Humans have evolved the ability to walk and move very efficiently. It is hypothesized that when moving humans choose to optimize an objective function or an approximation of it. For example, minimizing the cost of transport (amount of energy to travel distance). In my research I have performed two studies. In the first one I focused on investigating how human choose the walking speed on rough terrain and on level floor relative to their optimal cost of transport (COT). In the second study I focused on a method for simulating and predicting human motion using optimal control.
The thesis is written in the form of two manuscripts:
The first manuscript, Preferred walking speed on rough terrain; is it all about energetics?, accepted to journal of experimental biology and was presented in the 2017 American society of biomechanics conference in Boulder, Colorado. Abstract of the first manuscript:
Humans have evolved the ability to walk very efficiently. Further, humans prefer to walk at speeds that approximately minimize their metabolic energy expenditure per unit distance (i.e. gross cost of transport, COT). This has been found in a variety of population groups and other species. However, these studies were mostly performed on smooth, level ground or on treadmills. We hypothesized that the objective function for walking is more complex than only minimizing the COT. To test this idea, we compared the preferred speeds and the relationships between COT and speed for people walking on both a smooth, level floor and a rough, natural terrain trail. Rough terrain presumably introduces other factors, such as stability, to the objective function. 10 healthy men walked on both a straight, flat, smooth floor and on an outdoor trail strewn with rocks and boulders. In both locations, subjects performed 5-7 trials at different speeds relative to their preferred speed. The COT-speed relationships were similarly U-shaped for both surfaces, but the COT values on rough terrain were approximately 115% greater. On the smooth surface, the preferred speed (1.24+/-0.17 m/sec) was found to be statistically not different (p-value =0.09) then speed that minimized COT (1.34 +/- 0.03 m/sec). On rough terrain, the preferred speed (1.07+/-0.05 m/sec) slower than the COT minimum speed (1.13 +/- 0.07 m/sec) and was statistically significant (pvalue=0.02). Since near the optimum speed the function is very shallow these changes in speed results in small change in COT (0.5%). Thus, this suggests that the objective function when walking on rough terrain includes additional factors to COT such as stability. Some of the finding of the first study led us to think about the idea for the second study: A framework for optimization-based motion prediction of multiple-task manual material-handling jobs. This work was presented in the 2018 International association of ergonomics conference in Florence, Italy. Abstract of the second manuscript:
The ability to predict human motion is a limitation of current digital human model (DHM). One of the main issues when applying DHM is its inability to predict realistic human motion when there is a physical interaction with the environment such as in manual material handling performed as a sequence (denoted multiple-task jobs), or in the case of using an exoskeleton where the device apply force on to the body, thus might change the way that human move. Therefore, conventional method of predication of human motion based on a large data set used to create the prediction based on regression equations has a limitation as to the ability to predicate new interaction. Using previous methods based on optimal control we suggested a framework for motion prediction. The inputs are: the task should be performed, the human anthropometry and a reference experience-based real human motion. Then, based on prior knowledge about ergonomics and bio-mechanics measures that impacts on human motion, using the two optimization steps in our framework, it should output an objective function best describes this task. The two optimization steps are as follows: The first optimization step (the inner optimization) finds the motion that minimizes a specific objective function. Means, this optimization searches the joint trajectories describing the motion that minimizes a given objective function. The second optimization step (the outer optimization) compares the motion generated from the first step to a real human motion and modifies the objective function from the current iteration so that in the next iteration the inner optimization would generate a motion more similar to the reference motion. After this process ends, we obtain an objective function. Assuming that the objective functions of different humans are more or less similar, this objective function might be a prediction equation that enables us to predict the motion of a given task based on the task and worker parameters.
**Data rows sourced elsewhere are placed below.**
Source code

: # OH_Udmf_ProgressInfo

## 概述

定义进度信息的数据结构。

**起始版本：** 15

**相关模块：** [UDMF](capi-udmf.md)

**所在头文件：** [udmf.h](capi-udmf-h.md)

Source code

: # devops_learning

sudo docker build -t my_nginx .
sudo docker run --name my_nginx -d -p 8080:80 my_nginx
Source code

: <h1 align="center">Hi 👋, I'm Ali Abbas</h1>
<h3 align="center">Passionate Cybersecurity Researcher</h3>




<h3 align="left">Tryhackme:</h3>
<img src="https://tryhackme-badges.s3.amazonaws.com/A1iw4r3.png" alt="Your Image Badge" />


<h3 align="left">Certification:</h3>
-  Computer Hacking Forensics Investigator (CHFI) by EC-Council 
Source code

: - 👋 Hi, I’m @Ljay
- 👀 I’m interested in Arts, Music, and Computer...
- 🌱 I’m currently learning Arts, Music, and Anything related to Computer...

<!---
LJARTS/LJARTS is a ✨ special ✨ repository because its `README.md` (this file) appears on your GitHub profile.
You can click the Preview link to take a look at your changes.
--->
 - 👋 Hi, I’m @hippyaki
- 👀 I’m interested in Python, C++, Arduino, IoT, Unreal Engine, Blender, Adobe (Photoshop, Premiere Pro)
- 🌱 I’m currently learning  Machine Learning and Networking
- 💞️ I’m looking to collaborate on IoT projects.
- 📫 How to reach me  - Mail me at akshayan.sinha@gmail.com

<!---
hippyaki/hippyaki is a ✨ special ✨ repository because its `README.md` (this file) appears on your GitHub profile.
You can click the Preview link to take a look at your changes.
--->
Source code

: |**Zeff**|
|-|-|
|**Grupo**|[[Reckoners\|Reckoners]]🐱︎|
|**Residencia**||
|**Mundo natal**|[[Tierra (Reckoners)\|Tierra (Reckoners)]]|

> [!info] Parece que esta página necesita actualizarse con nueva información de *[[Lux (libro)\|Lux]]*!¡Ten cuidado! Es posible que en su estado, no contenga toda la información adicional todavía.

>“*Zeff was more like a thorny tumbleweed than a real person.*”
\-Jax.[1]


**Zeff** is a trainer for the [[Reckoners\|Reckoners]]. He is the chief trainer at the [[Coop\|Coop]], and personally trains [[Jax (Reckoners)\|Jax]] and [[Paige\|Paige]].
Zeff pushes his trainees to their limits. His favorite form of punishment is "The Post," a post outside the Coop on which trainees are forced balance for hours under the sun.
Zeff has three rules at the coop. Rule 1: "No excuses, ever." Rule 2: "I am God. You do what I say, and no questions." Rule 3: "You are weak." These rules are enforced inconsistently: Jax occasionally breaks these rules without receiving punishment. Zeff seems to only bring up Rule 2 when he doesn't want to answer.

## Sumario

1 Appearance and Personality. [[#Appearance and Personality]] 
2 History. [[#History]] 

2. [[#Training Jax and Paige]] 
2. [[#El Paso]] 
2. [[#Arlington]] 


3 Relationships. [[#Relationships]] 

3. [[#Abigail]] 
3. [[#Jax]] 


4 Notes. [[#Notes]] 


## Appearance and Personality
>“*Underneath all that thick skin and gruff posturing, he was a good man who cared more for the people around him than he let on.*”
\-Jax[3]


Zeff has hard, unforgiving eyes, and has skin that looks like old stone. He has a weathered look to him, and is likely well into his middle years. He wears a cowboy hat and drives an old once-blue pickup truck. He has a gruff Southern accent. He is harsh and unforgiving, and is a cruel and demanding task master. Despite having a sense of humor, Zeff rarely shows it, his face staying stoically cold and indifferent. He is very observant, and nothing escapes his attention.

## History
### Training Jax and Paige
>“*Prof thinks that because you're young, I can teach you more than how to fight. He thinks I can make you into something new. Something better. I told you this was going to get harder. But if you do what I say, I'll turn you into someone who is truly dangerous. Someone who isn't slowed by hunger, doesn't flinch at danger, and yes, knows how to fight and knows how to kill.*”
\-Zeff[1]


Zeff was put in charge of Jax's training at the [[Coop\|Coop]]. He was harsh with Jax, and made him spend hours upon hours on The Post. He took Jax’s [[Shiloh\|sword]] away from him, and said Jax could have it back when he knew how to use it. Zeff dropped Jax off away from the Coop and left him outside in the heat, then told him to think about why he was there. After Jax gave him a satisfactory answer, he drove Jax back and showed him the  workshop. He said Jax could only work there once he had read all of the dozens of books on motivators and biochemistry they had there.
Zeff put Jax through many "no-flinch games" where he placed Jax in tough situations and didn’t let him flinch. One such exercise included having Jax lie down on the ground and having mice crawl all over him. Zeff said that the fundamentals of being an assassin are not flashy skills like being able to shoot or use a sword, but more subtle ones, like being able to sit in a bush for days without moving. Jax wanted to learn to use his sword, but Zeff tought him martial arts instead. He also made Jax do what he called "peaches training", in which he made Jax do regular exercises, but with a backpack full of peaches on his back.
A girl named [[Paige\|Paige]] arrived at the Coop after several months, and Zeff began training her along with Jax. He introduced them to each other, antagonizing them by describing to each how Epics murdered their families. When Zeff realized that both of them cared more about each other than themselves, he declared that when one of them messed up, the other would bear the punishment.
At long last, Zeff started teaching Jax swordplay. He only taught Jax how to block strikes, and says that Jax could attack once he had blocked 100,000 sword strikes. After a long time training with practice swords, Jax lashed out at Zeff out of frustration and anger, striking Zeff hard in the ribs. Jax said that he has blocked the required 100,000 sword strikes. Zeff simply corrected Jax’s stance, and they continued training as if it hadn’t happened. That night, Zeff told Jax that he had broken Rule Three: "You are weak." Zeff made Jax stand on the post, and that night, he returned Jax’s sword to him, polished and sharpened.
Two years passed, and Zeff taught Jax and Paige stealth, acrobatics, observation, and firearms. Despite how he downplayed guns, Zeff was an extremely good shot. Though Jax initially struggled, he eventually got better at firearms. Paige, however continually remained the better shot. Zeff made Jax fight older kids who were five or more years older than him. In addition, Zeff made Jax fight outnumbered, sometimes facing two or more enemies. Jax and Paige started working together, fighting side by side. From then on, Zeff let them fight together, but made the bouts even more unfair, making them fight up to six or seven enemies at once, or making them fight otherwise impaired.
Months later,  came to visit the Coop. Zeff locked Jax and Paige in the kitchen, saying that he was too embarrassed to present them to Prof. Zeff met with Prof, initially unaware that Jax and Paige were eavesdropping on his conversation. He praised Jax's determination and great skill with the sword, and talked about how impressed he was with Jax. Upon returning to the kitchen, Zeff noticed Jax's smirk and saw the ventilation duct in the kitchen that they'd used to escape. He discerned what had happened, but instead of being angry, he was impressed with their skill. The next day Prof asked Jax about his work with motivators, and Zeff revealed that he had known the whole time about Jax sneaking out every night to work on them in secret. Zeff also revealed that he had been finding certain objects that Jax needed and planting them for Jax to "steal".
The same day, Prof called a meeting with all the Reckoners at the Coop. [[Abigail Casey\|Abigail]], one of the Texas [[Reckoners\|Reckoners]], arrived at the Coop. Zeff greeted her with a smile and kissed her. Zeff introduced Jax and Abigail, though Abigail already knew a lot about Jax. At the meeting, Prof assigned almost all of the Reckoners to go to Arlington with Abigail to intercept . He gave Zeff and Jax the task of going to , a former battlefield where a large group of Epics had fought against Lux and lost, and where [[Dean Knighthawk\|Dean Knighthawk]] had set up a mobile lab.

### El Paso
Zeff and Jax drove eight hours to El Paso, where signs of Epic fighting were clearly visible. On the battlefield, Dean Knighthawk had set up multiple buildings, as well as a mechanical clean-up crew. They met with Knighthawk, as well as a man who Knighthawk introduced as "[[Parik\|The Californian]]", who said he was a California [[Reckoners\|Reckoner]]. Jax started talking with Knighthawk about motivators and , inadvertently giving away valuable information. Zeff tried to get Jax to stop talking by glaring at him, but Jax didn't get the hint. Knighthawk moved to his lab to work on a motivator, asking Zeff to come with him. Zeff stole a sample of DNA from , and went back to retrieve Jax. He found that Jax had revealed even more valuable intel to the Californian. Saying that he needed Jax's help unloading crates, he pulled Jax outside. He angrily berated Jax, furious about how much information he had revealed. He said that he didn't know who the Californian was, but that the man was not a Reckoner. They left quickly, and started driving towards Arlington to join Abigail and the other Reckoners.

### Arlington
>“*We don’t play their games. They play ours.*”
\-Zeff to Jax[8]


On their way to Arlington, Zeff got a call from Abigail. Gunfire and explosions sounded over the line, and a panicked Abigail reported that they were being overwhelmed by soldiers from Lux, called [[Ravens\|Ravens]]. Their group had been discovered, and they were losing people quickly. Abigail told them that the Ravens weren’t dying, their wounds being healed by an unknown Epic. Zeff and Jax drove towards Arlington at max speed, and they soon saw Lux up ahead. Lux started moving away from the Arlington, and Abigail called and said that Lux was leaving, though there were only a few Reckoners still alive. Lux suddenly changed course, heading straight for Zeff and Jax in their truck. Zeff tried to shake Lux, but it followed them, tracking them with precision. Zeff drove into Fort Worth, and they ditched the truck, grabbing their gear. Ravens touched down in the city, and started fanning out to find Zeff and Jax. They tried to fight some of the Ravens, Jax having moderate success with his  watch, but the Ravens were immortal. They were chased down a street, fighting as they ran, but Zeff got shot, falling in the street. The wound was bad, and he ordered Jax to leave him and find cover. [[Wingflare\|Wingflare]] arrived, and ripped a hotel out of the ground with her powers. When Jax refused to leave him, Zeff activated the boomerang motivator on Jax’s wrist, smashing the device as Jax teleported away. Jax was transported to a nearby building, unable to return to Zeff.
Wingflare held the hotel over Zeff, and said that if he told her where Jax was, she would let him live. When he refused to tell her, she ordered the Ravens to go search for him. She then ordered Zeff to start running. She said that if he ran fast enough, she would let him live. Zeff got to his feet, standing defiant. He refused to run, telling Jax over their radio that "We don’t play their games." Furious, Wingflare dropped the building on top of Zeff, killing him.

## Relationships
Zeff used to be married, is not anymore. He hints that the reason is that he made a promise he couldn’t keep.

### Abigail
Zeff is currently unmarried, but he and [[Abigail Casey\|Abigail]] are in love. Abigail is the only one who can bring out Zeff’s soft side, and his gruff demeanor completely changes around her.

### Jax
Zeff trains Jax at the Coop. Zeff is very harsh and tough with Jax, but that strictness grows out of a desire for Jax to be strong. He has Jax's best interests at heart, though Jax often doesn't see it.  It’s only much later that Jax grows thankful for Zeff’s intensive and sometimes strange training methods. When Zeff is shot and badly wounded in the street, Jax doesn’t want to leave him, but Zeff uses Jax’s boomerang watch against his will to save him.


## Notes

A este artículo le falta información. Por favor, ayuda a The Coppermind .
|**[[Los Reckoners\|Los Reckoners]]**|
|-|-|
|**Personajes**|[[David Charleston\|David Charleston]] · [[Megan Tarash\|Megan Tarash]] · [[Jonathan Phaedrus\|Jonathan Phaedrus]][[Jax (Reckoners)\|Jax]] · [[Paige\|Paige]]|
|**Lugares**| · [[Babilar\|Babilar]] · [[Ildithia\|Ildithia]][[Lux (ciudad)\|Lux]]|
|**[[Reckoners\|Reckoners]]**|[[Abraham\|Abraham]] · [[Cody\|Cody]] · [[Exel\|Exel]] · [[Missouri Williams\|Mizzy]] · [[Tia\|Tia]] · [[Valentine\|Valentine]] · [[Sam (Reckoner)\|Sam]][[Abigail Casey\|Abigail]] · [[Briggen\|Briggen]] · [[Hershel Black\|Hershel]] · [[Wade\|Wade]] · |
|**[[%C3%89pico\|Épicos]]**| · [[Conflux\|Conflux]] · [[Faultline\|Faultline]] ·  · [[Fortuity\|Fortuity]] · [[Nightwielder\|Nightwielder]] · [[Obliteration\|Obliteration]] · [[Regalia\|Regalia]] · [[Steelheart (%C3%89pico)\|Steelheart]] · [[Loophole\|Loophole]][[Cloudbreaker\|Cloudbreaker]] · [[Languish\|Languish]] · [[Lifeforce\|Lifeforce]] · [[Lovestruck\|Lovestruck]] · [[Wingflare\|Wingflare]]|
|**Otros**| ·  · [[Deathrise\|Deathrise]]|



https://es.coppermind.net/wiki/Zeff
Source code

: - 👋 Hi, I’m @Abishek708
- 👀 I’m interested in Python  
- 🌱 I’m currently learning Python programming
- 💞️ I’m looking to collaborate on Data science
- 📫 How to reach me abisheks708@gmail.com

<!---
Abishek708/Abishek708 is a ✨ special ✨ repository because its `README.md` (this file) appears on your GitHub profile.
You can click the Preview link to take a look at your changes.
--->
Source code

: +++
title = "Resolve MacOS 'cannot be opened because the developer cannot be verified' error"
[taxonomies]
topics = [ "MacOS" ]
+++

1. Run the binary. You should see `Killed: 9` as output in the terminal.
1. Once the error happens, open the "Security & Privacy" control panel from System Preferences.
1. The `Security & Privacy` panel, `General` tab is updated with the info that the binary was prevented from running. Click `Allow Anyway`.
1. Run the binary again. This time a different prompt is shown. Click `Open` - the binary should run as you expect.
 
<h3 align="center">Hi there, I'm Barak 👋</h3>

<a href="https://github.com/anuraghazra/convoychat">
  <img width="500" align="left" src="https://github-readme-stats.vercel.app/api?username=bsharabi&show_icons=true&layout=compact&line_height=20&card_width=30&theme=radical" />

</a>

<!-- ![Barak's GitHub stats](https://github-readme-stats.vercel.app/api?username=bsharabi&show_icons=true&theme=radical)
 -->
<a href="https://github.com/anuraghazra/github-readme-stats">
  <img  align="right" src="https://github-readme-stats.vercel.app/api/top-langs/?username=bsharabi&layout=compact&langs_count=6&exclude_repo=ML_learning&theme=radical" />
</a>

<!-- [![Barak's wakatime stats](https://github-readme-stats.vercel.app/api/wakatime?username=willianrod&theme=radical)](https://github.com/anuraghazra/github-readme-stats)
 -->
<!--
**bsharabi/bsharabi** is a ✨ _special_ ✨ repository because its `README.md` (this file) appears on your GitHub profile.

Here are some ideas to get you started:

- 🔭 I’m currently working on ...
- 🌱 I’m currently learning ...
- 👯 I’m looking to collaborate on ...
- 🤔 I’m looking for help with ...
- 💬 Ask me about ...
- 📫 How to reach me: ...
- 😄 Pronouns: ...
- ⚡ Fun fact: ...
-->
In this study we show a first attempt for creating abilities in this area and merely preliminary results of the inner optimization. We have not reached yet to new scientific findings, but we set some infrastructure for this direction of research. For the development of the inner optimization, the objective function was an equally weighted sum of squared torques and sum of squared jerk, based on the assumption that torque and jerk have a significant effect on the way human moves, and we used one recording of one-hand reaching motion as the reference motion. We tried both numerical and analytical tools. Even though most of similar past works used numerical searches to solve the optimization, we did not manage to find the global optimum using only numerical techniques. We did find the global optimum using analytical techniques. We will present in this work solving the optimization using analytic tools for the sum of squared torques and for the sum of squared jerk separately. The next step would be solving it for a linear combination of the sum of squared torques and the sum of squared jerk.